EXERCISE OBJECTIVE:
Repeat exactly, and only, the lines from the one holding "[283,394,470,410] bewiesenermassen ->" through the last line of the records below.
*** Opening of DATA SHOWN ***
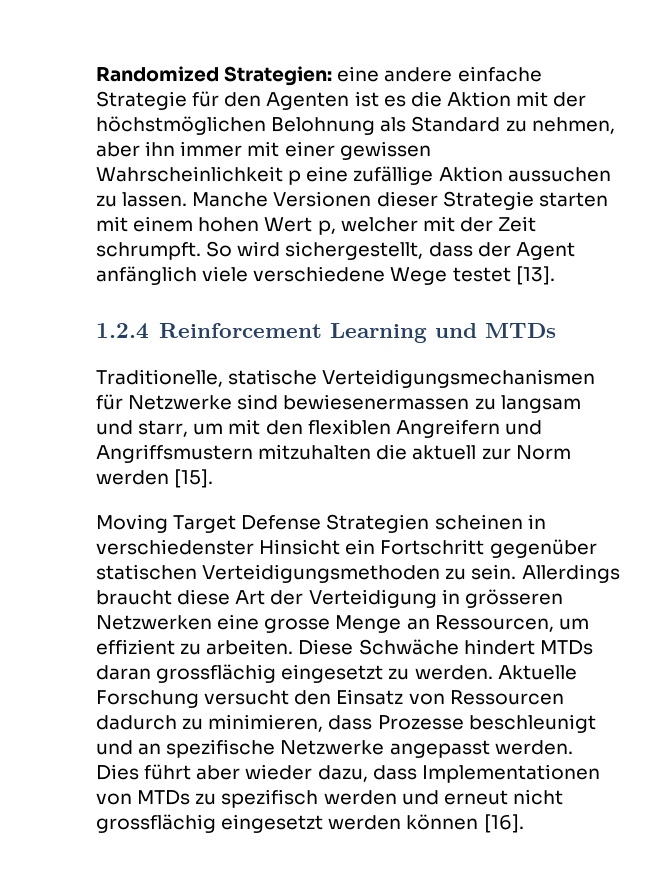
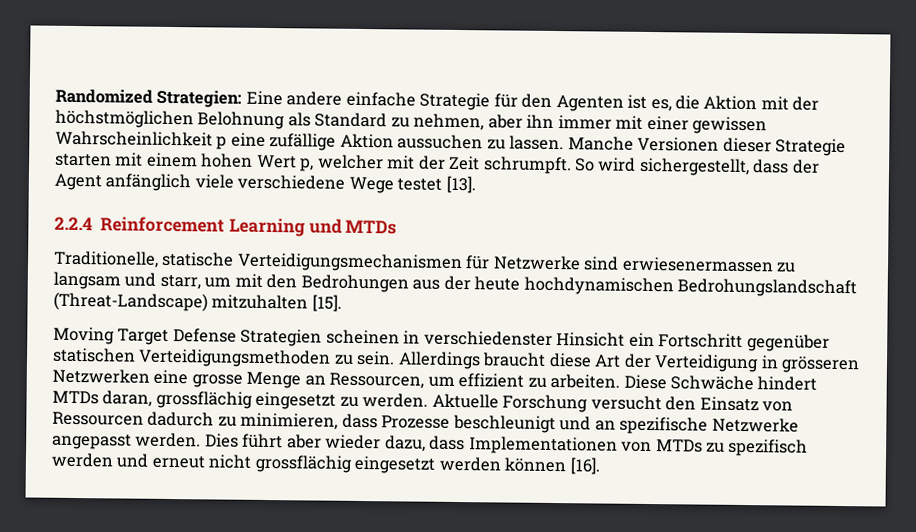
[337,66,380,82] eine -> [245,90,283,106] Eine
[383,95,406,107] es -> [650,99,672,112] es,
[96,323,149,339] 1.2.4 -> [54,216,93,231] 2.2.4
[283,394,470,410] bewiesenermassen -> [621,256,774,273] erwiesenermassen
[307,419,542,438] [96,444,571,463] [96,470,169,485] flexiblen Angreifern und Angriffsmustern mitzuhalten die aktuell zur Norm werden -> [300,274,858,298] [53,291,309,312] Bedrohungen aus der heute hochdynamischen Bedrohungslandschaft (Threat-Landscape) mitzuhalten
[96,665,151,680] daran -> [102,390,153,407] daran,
*** Close of DATA SHOWN ***
SOLUTION:
[283,394,470,410] bewiesenermassen -> [621,256,774,273] erwiesenermassen
[307,419,542,438] [96,444,571,463] [96,470,169,485] flexiblen Angreifern und Angriffsmustern mitzuhalten die aktuell zur Norm werden -> [300,274,858,298] [53,291,309,312] Bedrohungen aus der heute hochdynamischen Bedrohungslandschaft (Threat-Landscape) mitzuhalten
[96,665,151,680] daran -> [102,390,153,407] daran,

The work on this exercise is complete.